On Tue, Apr 13, 2021 at 5:26 AM Chengguang Xu <cgxu519@xxxxxxxxxxxx> wrote:
>
>  ---- 在 星期四, 2021-04-08 23:03:39 Miklos Szeredi <miklos@xxxxxxxxxx> 撰写 ----
>  > On Thu, Apr 8, 2021 at 1:40 PM Chengguang Xu <cgxu519@xxxxxxxxxxxx> wrote:
>  > >
>  > >  ---- 在 星期四, 2021-04-08 19:29:55 Miklos Szeredi <miklos@xxxxxxxxxx> 撰写 ----
>  > >  > On Thu, Apr 8, 2021 at 1:28 PM Chengguang Xu <cgxu519@xxxxxxxxxxxx> wrote:
>  > >  > >
>  > >  > >  ---- 在 星期四, 2021-04-08 19:20:42 Chengguang Xu <cgxu519@xxxxxxxxxxxx> 撰写 ----
>  > >  > >  > In overlayfs copy-up, if open flag has O_TRUNC then upper
>  > >  > >  > file will truncate to zero size, in this case we should check
>  > >  > >  > VM_DENYWRITE mappings to keep compatibility with other filesystems.
>  > >  >
>  > >  > Can you provide a test case for the bug that this is fixing?
>  > >  >
>  > >
>  > > Execute binary file(keep running until open) in overlayfs which only has lower && open the binary file with flag O_RDWR|O_TRUNC
>  > >
>  > > Expected result: open fail with -ETXTBSY
>  > >
>  > > Actual result: open success
>  >
>  > Worse,  it's possible to get a "Bus error" with just execute and write
>  > on an overlayfs file, which i_writecount is supposed to protect.
>  >
>  > The reason is that the put_write_access() call in __vma_link_file()
>  > assumes an already negative writecount, but because of the vm_file
>  > shuffle in ovl_mmap() that's not guaranteed.   There's even a comment
>  > about exactly this situation in mmap():
>  >
>  > /* ->mmap() can change vma->vm_file, but must guarantee that
>  > * vma_link() below can deny write-access if VM_DENYWRITE is set
>  > * and map writably if VM_SHARED is set.
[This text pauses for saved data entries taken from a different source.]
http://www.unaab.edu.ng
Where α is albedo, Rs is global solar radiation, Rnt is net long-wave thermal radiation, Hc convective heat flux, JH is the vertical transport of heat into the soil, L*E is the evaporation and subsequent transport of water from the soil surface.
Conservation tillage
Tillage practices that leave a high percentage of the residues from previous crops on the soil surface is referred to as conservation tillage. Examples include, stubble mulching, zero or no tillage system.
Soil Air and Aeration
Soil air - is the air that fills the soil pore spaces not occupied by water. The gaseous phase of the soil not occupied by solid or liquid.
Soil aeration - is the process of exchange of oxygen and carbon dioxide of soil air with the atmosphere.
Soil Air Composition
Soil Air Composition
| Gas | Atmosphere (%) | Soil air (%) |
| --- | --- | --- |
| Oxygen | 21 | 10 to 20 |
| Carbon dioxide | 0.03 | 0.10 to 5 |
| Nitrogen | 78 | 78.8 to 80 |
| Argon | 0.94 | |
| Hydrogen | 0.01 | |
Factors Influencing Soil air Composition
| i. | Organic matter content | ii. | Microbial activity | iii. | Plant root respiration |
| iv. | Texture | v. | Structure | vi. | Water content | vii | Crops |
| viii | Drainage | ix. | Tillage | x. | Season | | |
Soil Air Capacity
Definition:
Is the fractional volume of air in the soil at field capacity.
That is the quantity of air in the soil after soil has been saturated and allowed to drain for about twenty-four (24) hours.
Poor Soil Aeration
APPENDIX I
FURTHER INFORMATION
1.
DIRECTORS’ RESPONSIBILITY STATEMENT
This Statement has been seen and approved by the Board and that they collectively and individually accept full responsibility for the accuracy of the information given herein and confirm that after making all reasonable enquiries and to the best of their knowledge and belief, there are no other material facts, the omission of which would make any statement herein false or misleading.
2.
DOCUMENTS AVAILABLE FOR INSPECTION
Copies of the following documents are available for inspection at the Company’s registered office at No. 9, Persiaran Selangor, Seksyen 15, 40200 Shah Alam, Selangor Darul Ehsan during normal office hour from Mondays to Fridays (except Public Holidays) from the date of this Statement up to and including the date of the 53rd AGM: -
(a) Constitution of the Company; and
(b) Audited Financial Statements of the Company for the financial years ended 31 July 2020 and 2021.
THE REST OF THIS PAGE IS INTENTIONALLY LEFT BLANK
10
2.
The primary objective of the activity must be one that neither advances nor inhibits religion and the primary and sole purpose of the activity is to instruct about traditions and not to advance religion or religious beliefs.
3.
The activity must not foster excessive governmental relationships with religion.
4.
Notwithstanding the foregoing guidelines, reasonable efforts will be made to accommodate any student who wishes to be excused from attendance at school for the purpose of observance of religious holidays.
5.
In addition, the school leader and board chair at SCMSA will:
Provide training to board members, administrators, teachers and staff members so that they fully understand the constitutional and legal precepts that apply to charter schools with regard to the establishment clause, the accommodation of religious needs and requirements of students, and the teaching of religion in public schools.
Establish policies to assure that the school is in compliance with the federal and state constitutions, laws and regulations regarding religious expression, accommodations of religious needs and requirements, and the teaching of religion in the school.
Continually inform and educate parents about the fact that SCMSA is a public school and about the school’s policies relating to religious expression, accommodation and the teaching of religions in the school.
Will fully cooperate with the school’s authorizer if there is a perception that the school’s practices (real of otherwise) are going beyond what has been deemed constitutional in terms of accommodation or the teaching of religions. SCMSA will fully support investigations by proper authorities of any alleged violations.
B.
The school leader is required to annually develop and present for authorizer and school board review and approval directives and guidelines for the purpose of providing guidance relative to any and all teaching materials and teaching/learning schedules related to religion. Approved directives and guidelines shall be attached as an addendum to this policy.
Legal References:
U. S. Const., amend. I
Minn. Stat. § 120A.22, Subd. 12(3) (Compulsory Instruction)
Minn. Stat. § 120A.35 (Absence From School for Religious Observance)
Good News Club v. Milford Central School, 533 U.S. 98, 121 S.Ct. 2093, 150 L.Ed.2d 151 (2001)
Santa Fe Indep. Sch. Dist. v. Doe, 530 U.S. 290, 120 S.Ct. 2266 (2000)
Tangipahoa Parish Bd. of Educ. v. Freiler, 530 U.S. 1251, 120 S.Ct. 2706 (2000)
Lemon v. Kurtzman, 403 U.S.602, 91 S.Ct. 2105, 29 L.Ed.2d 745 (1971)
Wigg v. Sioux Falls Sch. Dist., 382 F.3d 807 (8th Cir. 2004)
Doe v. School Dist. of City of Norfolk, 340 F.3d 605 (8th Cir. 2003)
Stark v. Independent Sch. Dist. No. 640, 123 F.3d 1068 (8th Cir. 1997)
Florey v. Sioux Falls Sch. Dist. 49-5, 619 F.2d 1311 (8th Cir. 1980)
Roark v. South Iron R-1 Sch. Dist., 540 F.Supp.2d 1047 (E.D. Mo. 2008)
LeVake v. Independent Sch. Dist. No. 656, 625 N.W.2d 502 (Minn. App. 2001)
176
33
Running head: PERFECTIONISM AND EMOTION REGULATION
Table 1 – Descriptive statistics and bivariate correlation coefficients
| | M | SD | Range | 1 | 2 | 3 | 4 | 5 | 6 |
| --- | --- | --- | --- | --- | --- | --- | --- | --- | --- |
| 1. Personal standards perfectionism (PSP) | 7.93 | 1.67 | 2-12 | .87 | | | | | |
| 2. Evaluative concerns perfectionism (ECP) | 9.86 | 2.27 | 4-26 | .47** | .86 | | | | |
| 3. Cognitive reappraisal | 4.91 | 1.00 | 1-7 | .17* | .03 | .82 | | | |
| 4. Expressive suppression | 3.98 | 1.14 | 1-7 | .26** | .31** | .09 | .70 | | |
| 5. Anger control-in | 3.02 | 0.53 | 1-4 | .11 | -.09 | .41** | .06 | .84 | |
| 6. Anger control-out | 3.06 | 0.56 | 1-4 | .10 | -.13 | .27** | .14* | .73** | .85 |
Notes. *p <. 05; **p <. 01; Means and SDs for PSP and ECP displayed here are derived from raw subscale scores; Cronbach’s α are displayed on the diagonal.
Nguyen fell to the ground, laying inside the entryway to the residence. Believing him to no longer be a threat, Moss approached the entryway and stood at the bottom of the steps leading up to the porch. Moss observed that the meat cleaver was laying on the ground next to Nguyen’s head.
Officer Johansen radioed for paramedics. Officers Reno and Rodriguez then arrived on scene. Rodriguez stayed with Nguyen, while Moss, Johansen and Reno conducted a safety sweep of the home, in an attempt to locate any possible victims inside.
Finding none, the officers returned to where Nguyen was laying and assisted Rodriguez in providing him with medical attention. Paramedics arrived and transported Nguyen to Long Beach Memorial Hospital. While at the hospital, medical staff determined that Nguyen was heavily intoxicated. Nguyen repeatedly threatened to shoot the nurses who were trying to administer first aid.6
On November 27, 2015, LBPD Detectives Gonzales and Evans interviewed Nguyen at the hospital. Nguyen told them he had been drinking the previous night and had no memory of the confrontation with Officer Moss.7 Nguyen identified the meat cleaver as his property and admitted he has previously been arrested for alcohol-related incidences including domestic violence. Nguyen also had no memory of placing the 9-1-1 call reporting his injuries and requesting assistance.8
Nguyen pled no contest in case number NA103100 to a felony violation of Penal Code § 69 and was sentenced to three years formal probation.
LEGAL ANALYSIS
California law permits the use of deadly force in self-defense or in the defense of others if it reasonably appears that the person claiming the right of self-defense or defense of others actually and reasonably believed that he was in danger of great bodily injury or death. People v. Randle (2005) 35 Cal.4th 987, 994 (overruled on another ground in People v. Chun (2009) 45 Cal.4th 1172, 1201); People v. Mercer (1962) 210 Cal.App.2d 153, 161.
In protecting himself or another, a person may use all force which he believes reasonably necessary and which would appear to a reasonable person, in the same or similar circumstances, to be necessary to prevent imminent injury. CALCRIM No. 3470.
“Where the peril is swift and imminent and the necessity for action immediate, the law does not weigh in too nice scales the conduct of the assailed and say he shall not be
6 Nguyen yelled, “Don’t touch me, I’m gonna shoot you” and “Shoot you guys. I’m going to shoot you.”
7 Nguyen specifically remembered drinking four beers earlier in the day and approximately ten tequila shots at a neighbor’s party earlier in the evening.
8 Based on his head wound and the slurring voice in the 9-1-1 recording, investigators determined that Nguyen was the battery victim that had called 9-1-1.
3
This usually means the
>  > * new file must not have been exposed to user-space, yet.
>  > */
>  >
>  > The attached patch fixes this, but not your original bug.
>  >
>  > That could be addressed by checking the writecount on *both* lower and
>  > upper for open for write/truncate.  Note: this could be checked before
>  > copy-up, but that's not reliable alone, because the copy up could
>  > happen due to meta-data update, for example, and then the
>  > open/truncate wouldn't trigger the writecount check.
>  >
>  > Something like the second attached patch?
>  >
>
> Yeah, I noticed that too just after posted my previous patch.
> However, rethink these two cases, in practice we share lower layers
> in most use cases especially in container use case. So if we check
> VM_DENYWRITE of lower file strictly, it may cause interferes between
> container instances. Maybe only checking upper file will be better
> option?

Yes.

My patch to fix the SIGBUS is also incomplete as there's still a race
window between releasing the temporary writecount and the __vma_link()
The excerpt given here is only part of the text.